An Abundant Natural Environment and the Power of Love and Affection
In fact, a little before this 160th “Kyorei Kai” Cattle Show, Takeko had reared two A5 class beef cows for two straight years on the run, which resulted in her being regarded with awe and amazement by those around her. Even so, she still remains the very picture of modesty, and adds “I suppose this was all possible thanks to love and affection, environment and water. Otherwise, what else could an old person such as myself without any skills to mention expect to achieve.”
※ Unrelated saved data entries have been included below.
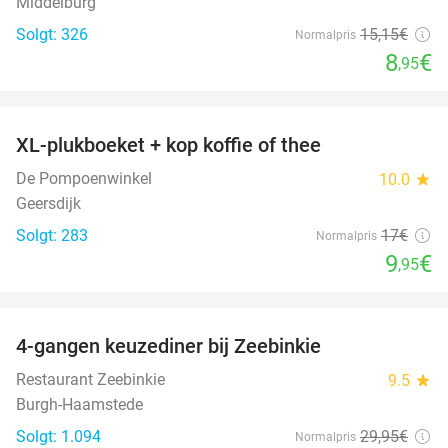
Middelburg
Solgt: 326
15
,15
€
Normalpris
8
€
,95
favorite_border
XL-plukboeket + kop koffie of thee
41%
De Pompoenwinkel
10.0
star
Geersdijk
Solgt: 283
17€
Normalpris
9
€
,95
favorite_border
4-gangen keuzediner bij Zeebinkie
45%
Restaurant Zeebinkie
9.5
star
Burgh-Haamstede
Solgt: 1.094
29
,95
€
Normalpris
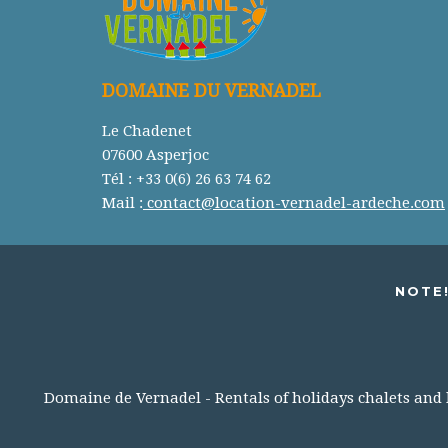
DOMAINE DU VERNADEL
Le Chadenet
07600 Asperjoc
Tél : +33 0(6) 26 63 74 62
Mail :
contact@location-vernadel-ardeche.com
NOTE!
Domaine de Vernadel - Rentals of holidays chalets and lo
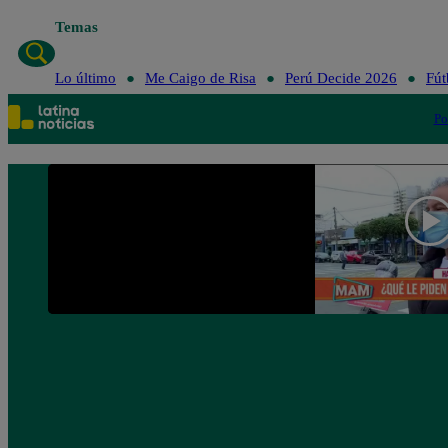
Temas
Lo último
Me Caigo de Risa
Perú Decide 2026
Fút
Po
Water is drawn from underground aquifers deep under Mt. Myogadani-yama. Straw is collected from the local paddy fields. And, the cows are reared in the embrace of Takeko’s warm love and affection in an environment blessed with cool mountain shade from early afternoon onwards even in midsummer. In the case of the prize cows, in particular, Takeko used to enter the stalls in the cowshed every day from around a month before the cattle show to actually touch them and to communicate and share her feelings with them. Her family was worried that she might be kicked by the cows and tried to put a stop to this. But, Takeko says, “They love it if I stroke or scratch their backs, and play up to me as if to ask for more.”
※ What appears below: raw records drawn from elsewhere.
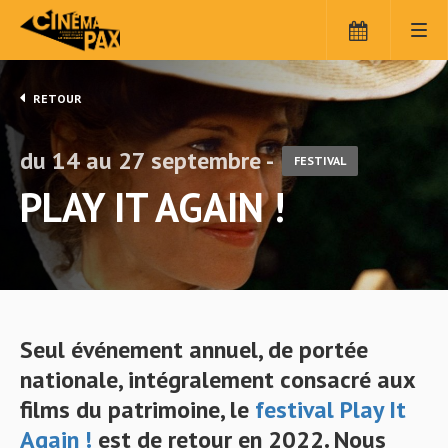
RETOUR
du 14 au 27 septembre -
FESTIVAL
PLAY IT AGAIN !
Seul événement annuel, de portée
nationale, intégralement consacré aux
films du patrimoine, le
festival
Play It
Again !
est de retour en 2022. Nous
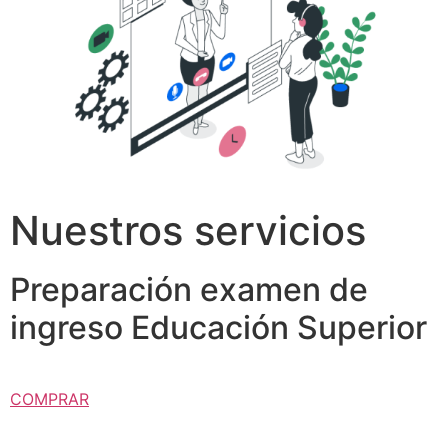
Nuestros servicios
Preparación examen de
ingreso Educación Superior
COMPRAR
“Even my son praises me on how well I can handle the cows, ‘Ma, you always amaze me. When anyone else enters the cowshed, the cows sense this and walk around unsettled and at edge. But when you go up to them, they start to play up to you’”.
Finding a New Purpose in Life in Raising Cattle
Takeko wears her 81 years very lightly. In the fall of last year, she decided to buy and raise two more new calves. “This means that I have to work hard at it for another two more years, doesn’t it!” she says through a big grin. As you would expect, it appears that the exercise she gets by moving around every day to look after her dear cows is the secret to her good health. She also adds that her university student grandson is helping her with work on the farm.
“Grandpa used to sit him on the farm machinery when he was a little lad in elementary school, and always took him wherever he went saying that this was how he should start to be taught. Now, he’s grown up and helping me out a lot.” Takeko’s grandson, her pride and joy, made a sign for the Fukui Farm. From where that sign stands, rearing another champion cow now seems less of an idle fancy.
Takeko’s bashful, sweet smiling face leaves us all with a lasting impression. The mild disposition of all of her cows is without doubt due to her love and compassion.